■ What to do ■
What you return should match the entries below exactly, only without the images.

■ Record extracts ■
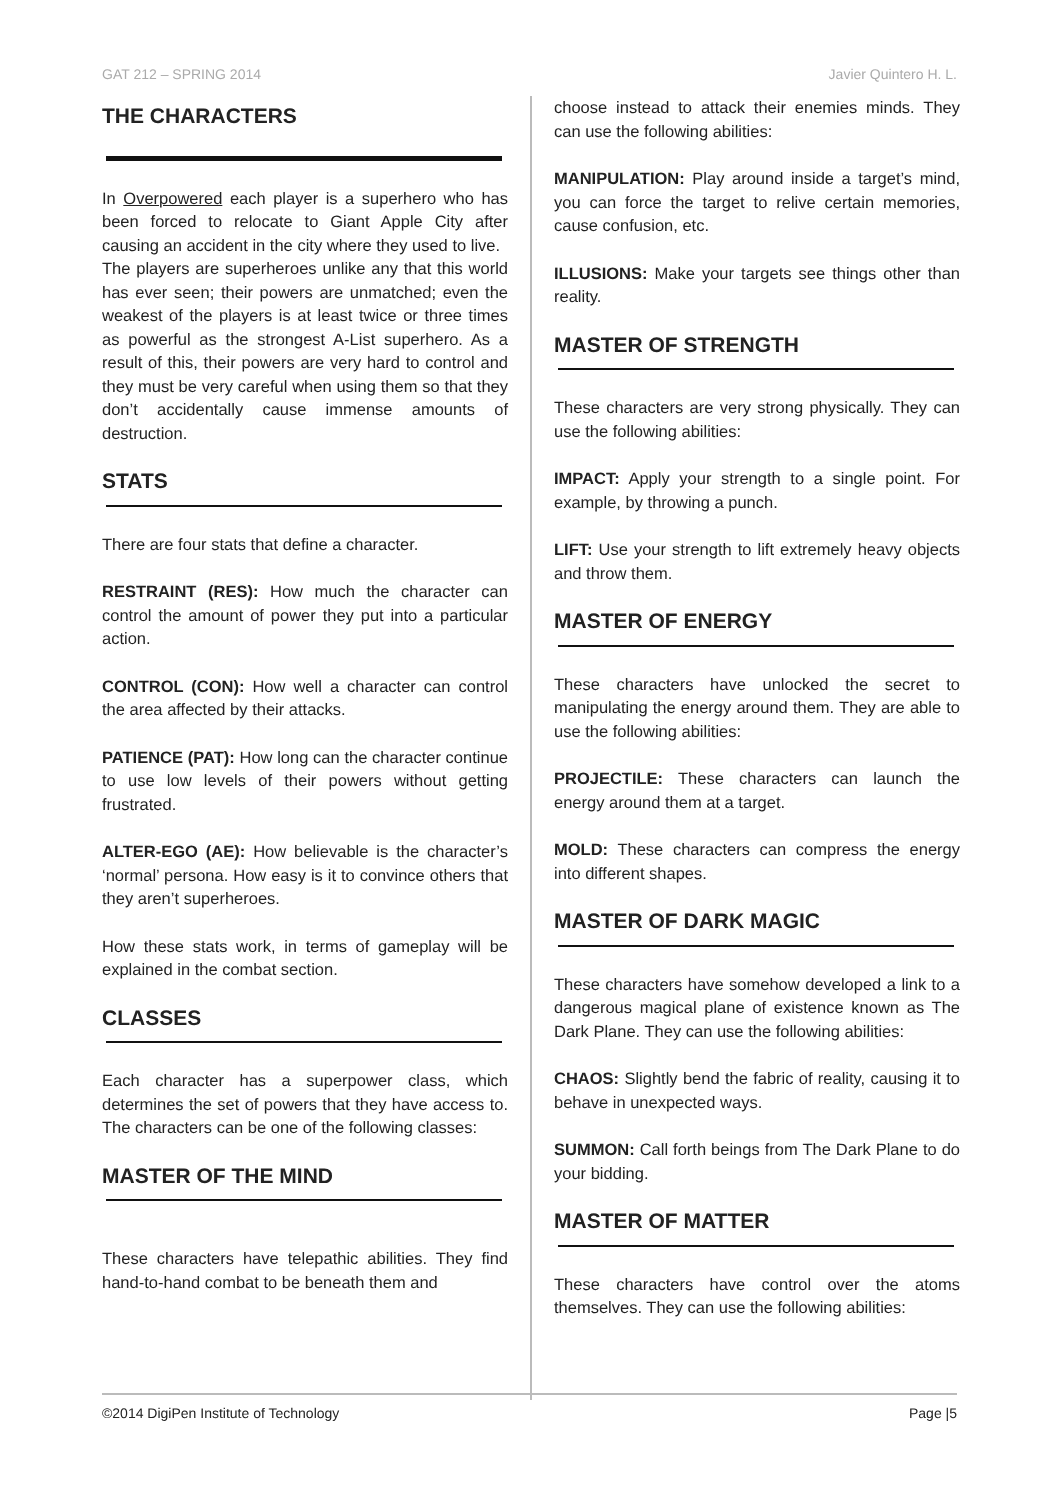GAT 212 – SPRING 2014 Javier Quintero H. L.
THE CHARACTERS
In Overpowered each player is a superhero who has been forced to relocate to Giant Apple City after causing an accident in the city where they used to live.
The players are superheroes unlike any that this world has ever seen; their powers are unmatched; even the weakest of the players is at least twice or three times as powerful as the strongest A-List superhero. As a result of this, their powers are very hard to control and they must be very careful when using them so that they don’t accidentally cause immense amounts of destruction.
STATS
There are four stats that define a character.
RESTRAINT (RES): How much the character can control the amount of power they put into a particular action.
CONTROL (CON): How well a character can control the area affected by their attacks.
PATIENCE (PAT): How long can the character continue to use low levels of their powers without getting frustrated.
ALTER-EGO (AE): How believable is the character’s ‘normal’ persona. How easy is it to convince others that they aren’t superheroes.
How these stats work, in terms of gameplay will be explained in the combat section.
CLASSES
Each character has a superpower class, which determines the set of powers that they have access to. The characters can be one of the following classes:
MASTER OF THE MIND
These characters have telepathic abilities. They find hand-to-hand combat to be beneath them and
choose instead to attack their enemies minds. They can use the following abilities:
MANIPULATION: Play around inside a target’s mind, you can force the target to relive certain memories, cause confusion, etc.
ILLUSIONS: Make your targets see things other than reality.
MASTER OF STRENGTH
These characters are very strong physically. They can use the following abilities:
IMPACT: Apply your strength to a single point. For example, by throwing a punch.
LIFT: Use your strength to lift extremely heavy objects and throw them.
MASTER OF ENERGY
These characters have unlocked the secret to manipulating the energy around them. They are able to use the following abilities:
PROJECTILE: These characters can launch the energy around them at a target.
MOLD: These characters can compress the energy into different shapes.
MASTER OF DARK MAGIC
These characters have somehow developed a link to a dangerous magical plane of existence known as The Dark Plane. They can use the following abilities:
CHAOS: Slightly bend the fabric of reality, causing it to behave in unexpected ways.
SUMMON: Call forth beings from The Dark Plane to do your bidding.
MASTER OF MATTER
These characters have control over the atoms themselves. They can use the following abilities:
©2014 DigiPen Institute of Technology Page |5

■ Result of this exercise ■
GAT 212 – SPRING 2014 Javier Quintero H. L.
THE CHARACTERS
In Overpowered each player is a superhero who has been forced to relocate to Giant Apple City after causing an accident in the city where they used to live.
The players are superheroes unlike any that this world has ever seen; their powers are unmatched; even the weakest of the players is at least twice or three times as powerful as the strongest A-List superhero. As a result of this, their powers are very hard to control and they must be very careful when using them so that they don’t accidentally cause immense amounts of destruction.
STATS
There are four stats that define a character.
RESTRAINT (RES): How much the character can control the amount of power they put into a particular action.
CONTROL (CON): How well a character can control the area affected by their attacks.
PATIENCE (PAT): How long can the character continue to use low levels of their powers without getting frustrated.
ALTER-EGO (AE): How believable is the character’s ‘normal’ persona. How easy is it to convince others that they aren’t superheroes.
How these stats work, in terms of gameplay will be explained in the combat section.
CLASSES
Each character has a superpower class, which determines the set of powers that they have access to. The characters can be one of the following classes:
MASTER OF THE MIND
These characters have telepathic abilities. They find hand-to-hand combat to be beneath them and
choose instead to attack their enemies minds. They can use the following abilities:
MANIPULATION: Play around inside a target’s mind, you can force the target to relive certain memories, cause confusion, etc.
ILLUSIONS: Make your targets see things other than reality.
MASTER OF STRENGTH
These characters are very strong physically. They can use the following abilities:
IMPACT: Apply your strength to a single point. For example, by throwing a punch.
LIFT: Use your strength to lift extremely heavy objects and throw them.
MASTER OF ENERGY
These characters have unlocked the secret to manipulating the energy around them. They are able to use the following abilities:
PROJECTILE: These characters can launch the energy around them at a target.
MOLD: These characters can compress the energy into different shapes.
MASTER OF DARK MAGIC
These characters have somehow developed a link to a dangerous magical plane of existence known as The Dark Plane. They can use the following abilities:
CHAOS: Slightly bend the fabric of reality, causing it to behave in unexpected ways.
SUMMON: Call forth beings from The Dark Plane to do your bidding.
MASTER OF MATTER
These characters have control over the atoms themselves. They can use the following abilities:
©2014 DigiPen Institute of Technology Page |5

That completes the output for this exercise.